[Task details] Every record below must be returned exactly as it was received.

[Collected data]

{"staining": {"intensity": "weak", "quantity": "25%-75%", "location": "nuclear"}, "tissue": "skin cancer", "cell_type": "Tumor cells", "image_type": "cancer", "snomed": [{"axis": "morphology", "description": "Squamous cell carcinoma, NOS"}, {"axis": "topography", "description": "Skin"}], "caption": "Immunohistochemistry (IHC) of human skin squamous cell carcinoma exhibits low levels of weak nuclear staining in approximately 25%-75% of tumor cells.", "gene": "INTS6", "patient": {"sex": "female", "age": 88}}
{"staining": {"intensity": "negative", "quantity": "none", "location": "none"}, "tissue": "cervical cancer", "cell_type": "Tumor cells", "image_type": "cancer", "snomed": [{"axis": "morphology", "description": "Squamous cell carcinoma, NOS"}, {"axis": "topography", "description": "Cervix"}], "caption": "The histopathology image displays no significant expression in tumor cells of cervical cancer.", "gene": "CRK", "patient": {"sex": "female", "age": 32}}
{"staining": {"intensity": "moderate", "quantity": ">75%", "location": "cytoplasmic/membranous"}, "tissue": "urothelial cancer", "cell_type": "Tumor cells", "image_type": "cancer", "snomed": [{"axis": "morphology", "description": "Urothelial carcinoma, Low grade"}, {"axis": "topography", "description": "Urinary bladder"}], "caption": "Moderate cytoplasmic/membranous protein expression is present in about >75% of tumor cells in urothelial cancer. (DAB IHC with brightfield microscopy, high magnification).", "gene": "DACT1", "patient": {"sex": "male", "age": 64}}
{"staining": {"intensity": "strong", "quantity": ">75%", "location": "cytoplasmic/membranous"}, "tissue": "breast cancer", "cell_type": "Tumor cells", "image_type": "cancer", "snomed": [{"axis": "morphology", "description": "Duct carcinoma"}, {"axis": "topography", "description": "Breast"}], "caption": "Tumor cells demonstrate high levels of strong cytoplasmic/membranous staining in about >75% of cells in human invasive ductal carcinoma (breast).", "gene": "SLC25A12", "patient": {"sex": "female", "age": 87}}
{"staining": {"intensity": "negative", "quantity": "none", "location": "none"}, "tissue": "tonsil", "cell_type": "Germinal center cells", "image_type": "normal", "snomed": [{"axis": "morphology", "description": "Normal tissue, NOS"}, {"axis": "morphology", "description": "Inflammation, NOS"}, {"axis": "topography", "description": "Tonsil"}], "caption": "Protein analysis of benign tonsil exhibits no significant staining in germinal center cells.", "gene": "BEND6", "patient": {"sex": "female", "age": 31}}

[Your response]
{"staining": {"intensity": "weak", "quantity": "25%-75%", "location": "nuclear"}, "tissue": "skin cancer", "cell_type": "Tumor cells", "image_type": "cancer", "snomed": [{"axis": "morphology", "description": "Squamous cell carcinoma, NOS"}, {"axis": "topography", "description": "Skin"}], "caption": "Immunohistochemistry (IHC) of human skin squamous cell carcinoma exhibits low levels of weak nuclear staining in approximately 25%-75% of tumor cells.", "gene": "INTS6", "patient": {"sex": "female", "age": 88}}
{"staining": {"intensity": "negative", "quantity": "none", "location": "none"}, "tissue": "cervical cancer", "cell_type": "Tumor cells", "image_type": "cancer", "snomed": [{"axis": "morphology", "description": "Squamous cell carcinoma, NOS"}, {"axis": "topography", "description": "Cervix"}], "caption": "The histopathology image displays no significant expression in tumor cells of cervical cancer.", "gene": "CRK", "patient": {"sex": "female", "age": 32}}
{"staining": {"intensity": "moderate", "quantity": ">75%", "location": "cytoplasmic/membranous"}, "tissue": "urothelial cancer", "cell_type": "Tumor cells", "image_type": "cancer", "snomed": [{"axis": "morphology", "description": "Urothelial carcinoma, Low grade"}, {"axis": "topography", "description": "Urinary bladder"}], "caption": "Moderate cytoplasmic/membranous protein expression is present in about >75% of tumor cells in urothelial cancer. (DAB IHC with brightfield microscopy, high magnification).", "gene": "DACT1", "patient": {"sex": "male", "age": 64}}
{"staining": {"intensity": "strong", "quantity": ">75%", "location": "cytoplasmic/membranous"}, "tissue": "breast cancer", "cell_type": "Tumor cells", "image_type": "cancer", "snomed": [{"axis": "morphology", "description": "Duct carcinoma"}, {"axis": "topography", "description": "Breast"}], "caption": "Tumor cells demonstrate high levels of strong cytoplasmic/membranous staining in about >75% of cells in human invasive ductal carcinoma (breast).", "gene": "SLC25A12", "patient": {"sex": "female", "age": 87}}
{"staining": {"intensity": "negative", "quantity": "none", "location": "none"}, "tissue": "tonsil", "cell_type": "Germinal center cells", "image_type": "normal", "snomed": [{"axis": "morphology", "description": "Normal tissue, NOS"}, {"axis": "morphology", "description": "Inflammation, NOS"}, {"axis": "topography", "description": "Tonsil"}], "caption": "Protein analysis of benign tonsil exhibits no significant staining in germinal center cells.", "gene": "BEND6", "patient": {"sex": "female", "age": 31}}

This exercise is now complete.